Did you know I was present when Wendy was healed of epilepsy? I remember that Sunday morning so very clearly. I wouldn’t want to doubt that it was a most remarkable answer to prayer. Was it a miracle? I don’t know; I remember too that she had at least one further attack after that morning before they disappeared completely. And I know too that some forms of epilepsy do pass eventually. So I’m hesitant to use the word ‘miracle’ (which I think has a very narrow definition); but not remotely hesitant to say that it is one of the most remarkable answers to prayer I’ve ever seen. And yes, I’ve seen other, similar, answers. My position on healing is, I think, roughly the same as Lloyd-Jones’: God still heals, but there are no healers. (And I remember that Lloyd-Jones always insisted that he had never seen a genuine miracle). As for ‘real, tangible healings at Citygate’ I’ve no reason to deny it – my theology doesn’t require it! BUT I would caution you: be sure the people who seem to have been healed were actually sick with an organic – rather than psycho-somatic - illness, and had been properly and reliably diagnosed as such. Then be sure that they’re actually healed, and healed without medical intervention. Only then can you even begin to think of using the word ‘miracle’; the Roman Catholic Church, to its credit, examines all of Lourdes’ ‘healings’ in this scrupulous way. Such caution IS necessary; twenty years or so ago a well-known Christian woman hit the secular press with accounts of her miraculous healing and, sure enough, all tests revealed no trace of the disease she said she had had. It was only when a sceptical evangelical doctor eventually gained access to her medical records that it was shown she never had had the disease; she had self-diagnosed, and been mistaken.

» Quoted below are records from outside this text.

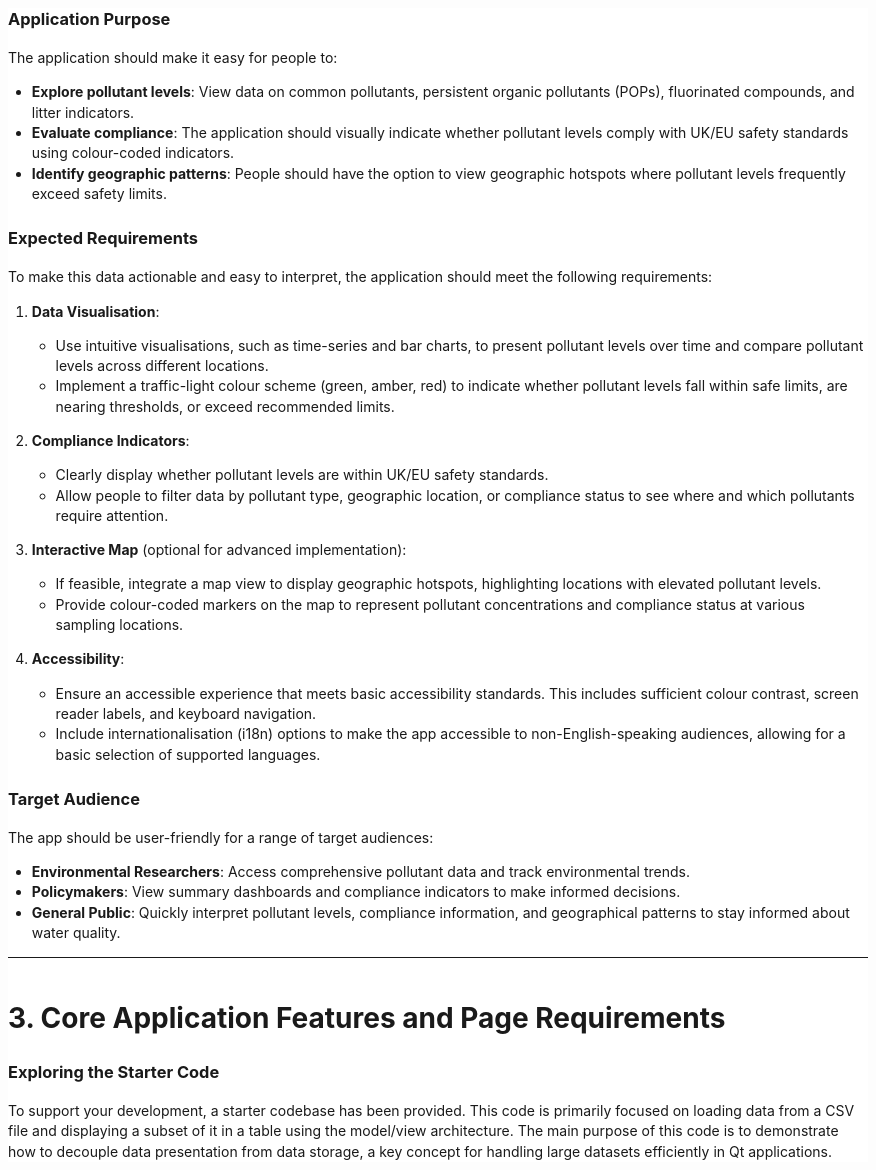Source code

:### Application Purpose
The application should make it easy for people to:
- **Explore pollutant levels**: View data on common pollutants, persistent organic pollutants (POPs), fluorinated compounds, and litter indicators.
- **Evaluate compliance**: The application should visually indicate whether pollutant levels comply with UK/EU safety standards using colour-coded indicators.
- **Identify geographic patterns**: People should have the option to view geographic hotspots where pollutant levels frequently exceed safety limits.

### Expected Requirements
To make this data actionable and easy to interpret, the application should meet the following requirements:

1. **Data Visualisation**:
    - Use intuitive visualisations, such as time-series and bar charts, to present pollutant levels over time and compare pollutant levels across different locations.
    - Implement a traffic-light colour scheme (green, amber, red) to indicate whether pollutant levels fall within safe limits, are nearing thresholds, or exceed recommended limits.

2. **Compliance Indicators**:
    - Clearly display whether pollutant levels are within UK/EU safety standards.
    - Allow people to filter data by pollutant type, geographic location, or compliance status to see where and which pollutants require attention.

3. **Interactive Map** (optional for advanced implementation):
    - If feasible, integrate a map view to display geographic hotspots, highlighting locations with elevated pollutant levels.
    - Provide colour-coded markers on the map to represent pollutant concentrations and compliance status at various sampling locations.

4. **Accessibility**:
    - Ensure an accessible experience that meets basic accessibility standards. This includes sufficient colour contrast, screen reader labels, and keyboard navigation.
    - Include internationalisation (i18n) options to make the app accessible to non-English-speaking audiences, allowing for a basic selection of supported languages.

### Target Audience
The app should be user-friendly for a range of target audiences:
- **Environmental Researchers**: Access comprehensive pollutant data and track environmental trends.
- **Policymakers**: View summary dashboards and compliance indicators to make informed decisions.
- **General Public**: Quickly interpret pollutant levels, compliance information, and geographical patterns to stay informed about water quality.
---
# 3. Core Application Features and Page Requirements

### Exploring the Starter Code

To support your development, a starter codebase has been provided. This code is primarily focused on loading data from a CSV file and displaying a subset of it in a table using the model/view architecture. The main purpose of this code is to demonstrate how to decouple data presentation from data storage, a key concept for handling large datasets efficiently in Qt applications.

Finally (for now!) you say
- I find that most rejection comes down to a personal experience (as did I) which we just know in our bones is not authentic. But is that the right thing to do?
Well, no it’s not. But my reply would be that it’s the other way round: most people come to the Bible convinced that they’ve seen healings/tongues/prophecies etc and are therefore insistent that the Bible can’t mean what it says – and what Bible believers have believed it to say for most of the last two millennia.
Where, Steve, are the tongues that are not ‘angelish’? Where are the organic healings that make the medical profession and the world sit up and take notice? Why did no-one respond to the Pyromaniacs’ challenge for a well-attested, significant and accurate prophecy? Why did John Wimber – the most remarkable and famous charismatic of his day – promise David Watson (the most remarkable, famous British charismatic of his day) that his cancer would be healed (just before he died of it!) Why did people all over the world write to Watson with the same prophecy? Why was there not a single voice saying ‘I have heard from the Lord, and this sickness is to death’? Is it possible that the supreme and sovereign Lord allowed this so that we could face the facts – there are no true prophets today?
Well, blessings to you. We’ll have to meet up some time and have a coffee, instead of bumping into one another by accident. Give my love to your Mum and Dad.